Mining Top-K Co-Occurrence Items

Frequent itemset mining has emerged as a fundamental problem in data mining and plays an important role in many data mining tasks, such as association analysis, classification, etc. In the framework of frequent itemset mining, the results are itemsets that are frequent in the whole database. However, in some applications, such recommendation systems and social networks, people are more interested in finding out the items that occur with some user-specified itemsets (query itemsets) most frequently in a database. In this paper, we address the problem by proposing a new mining task named top-k co-occurrence item mining, where k is the desired number of items to be found. Four baseline algorithms are presented first. Then, we introduce a special data structure named Pi-Tree (Prefix itemset Tree) to maintain the information of itemsets.
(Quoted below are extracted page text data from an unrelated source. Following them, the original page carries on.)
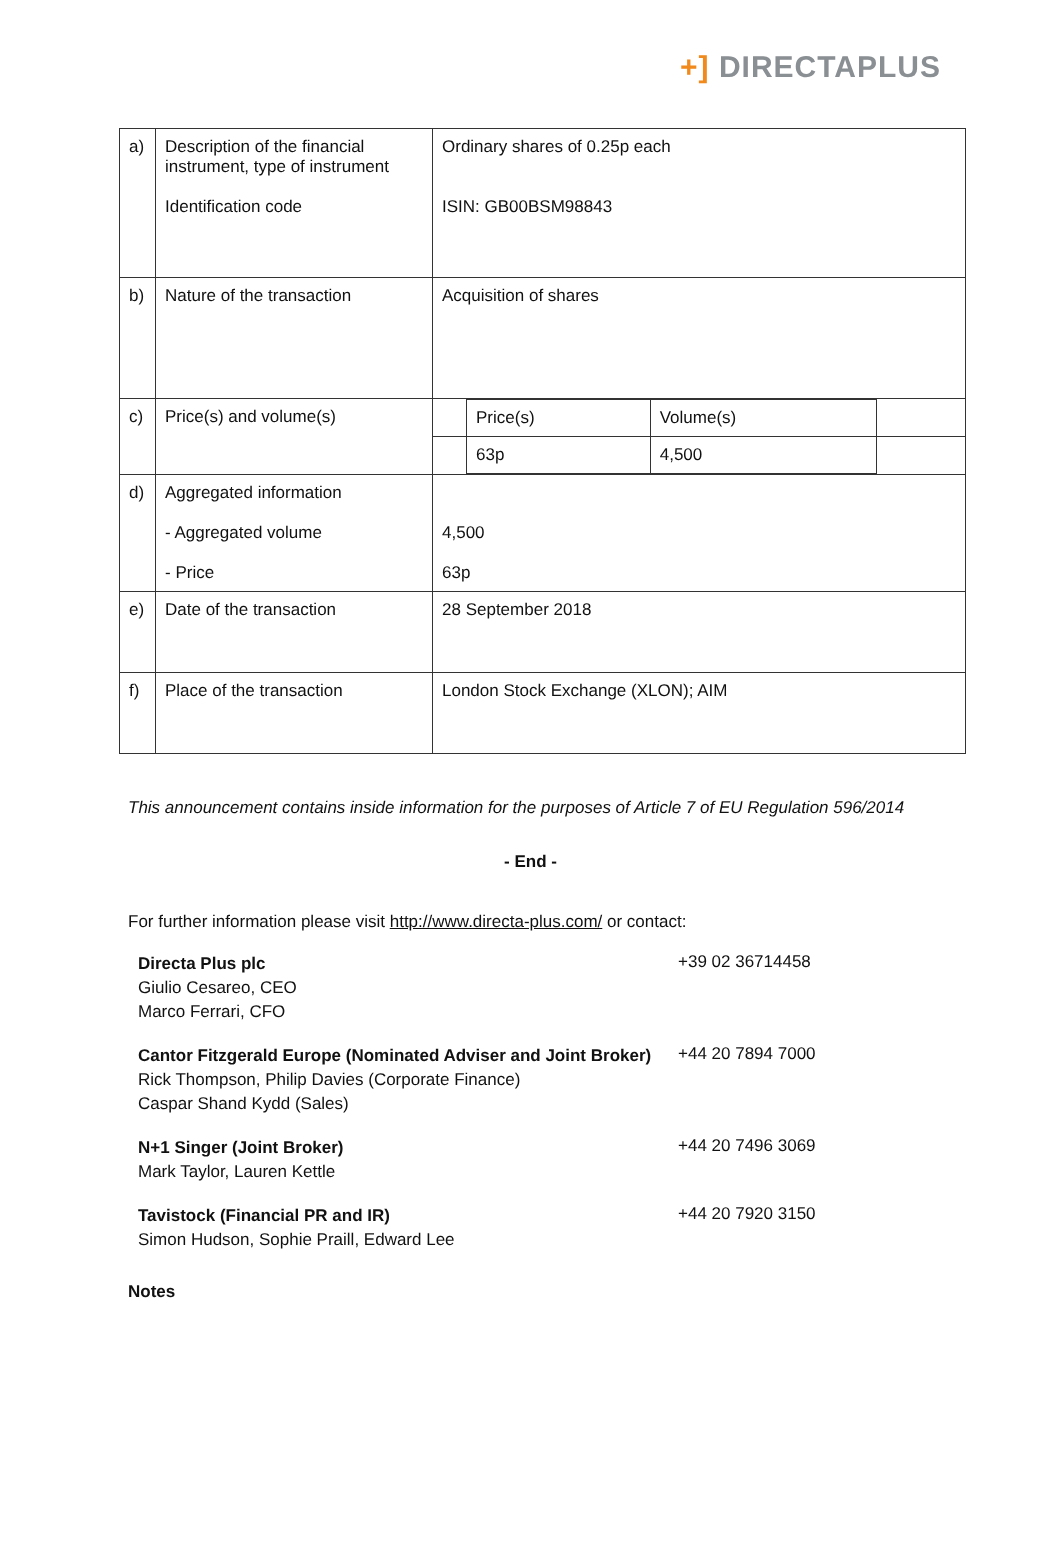+] DIRECTAPLUS
| a) | Description of the financial instrument, type of instrument Identification code | Ordinary shares of 0.25p each ISIN: GB00BSM98843 |
| b) | Nature of the transaction | Acquisition of shares |
| c) | Price(s) and volume(s) | / / Price(s) / Volume(s) / / / / 63p / 4,500 / / |
| d) | Aggregated information - Aggregated volume - Price | 4,500 63p |
| e) | Date of the transaction | 28 September 2018 |
| f) | Place of the transaction | London Stock Exchange (XLON); AIM |
This announcement contains inside information for the purposes of Article 7 of EU Regulation 596/2014
- End -
For further information please visit http://www.directa-plus.com/ or contact:
Directa Plus plc
Giulio Cesareo, CEO
Marco Ferrari, CFO
+39 02 36714458
Cantor Fitzgerald Europe (Nominated Adviser and Joint Broker)
Rick Thompson, Philip Davies (Corporate Finance)
Caspar Shand Kydd (Sales)
+44 20 7894 7000
N+1 Singer (Joint Broker)
Mark Taylor, Lauren Kettle
+44 20 7496 3069
Tavistock (Financial PR and IR)
Simon Hudson, Sophie Praill, Edward Lee
+44 20 7920 3150
Notes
Based on Pi-Tree, we propose two algorithms, namely PT (Pi-Tree-based algorithm) and PT-TA (Pi-Tree-based algorithm with TA pruning), for mining top-k co-occurrence items by incorporating several novel strategies for pruning the search space to achieve high efficiency. The performance of PT and PT-TA was evaluated against the four proposed baseline algorithms on both synthetic and real databases. Extensive experiments show that PT not only outperforms other algorithms substantially in terms execution time but also has excellent scalability.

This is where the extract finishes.